## EXERCISE AIM
Restate the records that follow word for word; no pictures should appear.

Start of THE DATA

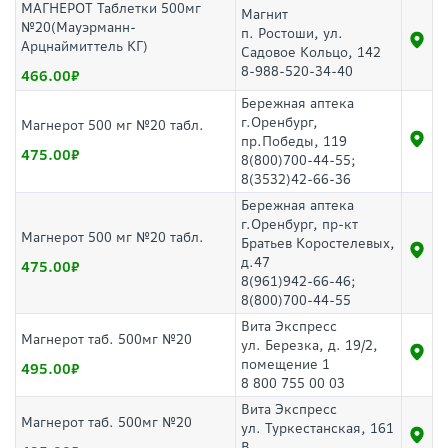
МАГНЕРОТ Таблетки 500мг
Магнит
№20(Мауэрманн-
п. Ростоши, ул.
Арцнаймиттель КГ)
Садовое Кольцо, 142
8-988-520-34-40
466.00
Бережная аптека
г.Оренбург,
Магнерот 500 мг №20 табл.
пр.Победы, 119
475.00
8(800)700-44-55;
8(3532)42-66-36
Бережная аптека
г.Оренбург, пр-кт
Магнерот 500 мг №20 табл.
Братьев Коростелевых,
д.47
475.00
8(961)942-66-46;
8(800)700-44-55
Вита Экспресс
Магнерот таб. 500мг №20
ул. Березка, д. 19/2,
помещение 1
495.00
8 800 755 00 03
Вита Экспресс
Магнерот таб. 500мг №20
ул. Туркестанская, 161
В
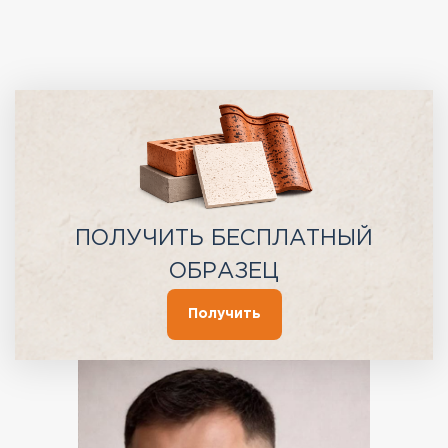
ПОЛУЧИТЬ БЕСПЛАТНЫЙ
ОБРАЗЕЦ
Получить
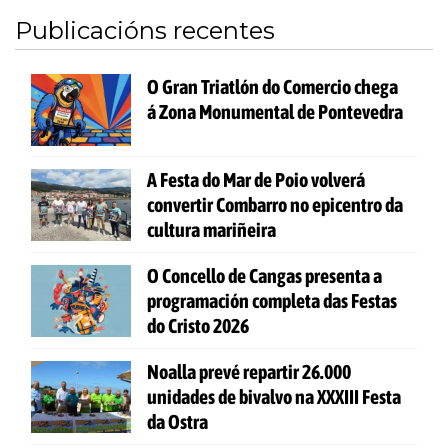
Publicacións recentes
O Gran Triatlón do Comercio chega
á Zona Monumental de Pontevedra
A Festa do Mar de Poio volverá
convertir Combarro no epicentro da
cultura mariñeira
O Concello de Cangas presenta a
programación completa das Festas
do Cristo 2026
Noalla prevé repartir 26.000
unidades de bivalvo na XXXIII Festa
da Ostra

End of THE DATA

## ANSWER FOR THE TASK
МАГНЕРОТ Таблетки 500мг
Магнит
№20(Мауэрманн-
п. Ростоши, ул.
Арцнаймиттель КГ)
Садовое Кольцо, 142
8-988-520-34-40
466.00
Бережная аптека
г.Оренбург,
Магнерот 500 мг №20 табл.
пр.Победы, 119
475.00
8(800)700-44-55;
8(3532)42-66-36
Бережная аптека
г.Оренбург, пр-кт
Магнерот 500 мг №20 табл.
Братьев Коростелевых,
д.47
475.00
8(961)942-66-46;
8(800)700-44-55
Вита Экспресс
Магнерот таб. 500мг №20
ул. Березка, д. 19/2,
помещение 1
495.00
8 800 755 00 03
Вита Экспресс
Магнерот таб. 500мг №20
ул. Туркестанская, 161
В
ПОЛУЧИТЬ БЕСПЛАТНЫЙ
ОБРАЗЕЦ
Получить
Publicacións recentes
O Gran Triatlón do Comercio chega
á Zona Monumental de Pontevedra
A Festa do Mar de Poio volverá
convertir Combarro no epicentro da
cultura mariñeira
O Concello de Cangas presenta a
programación completa das Festas
do Cristo 2026
Noalla prevé repartir 26.000
unidades de bivalvo na XXXIII Festa
da Ostra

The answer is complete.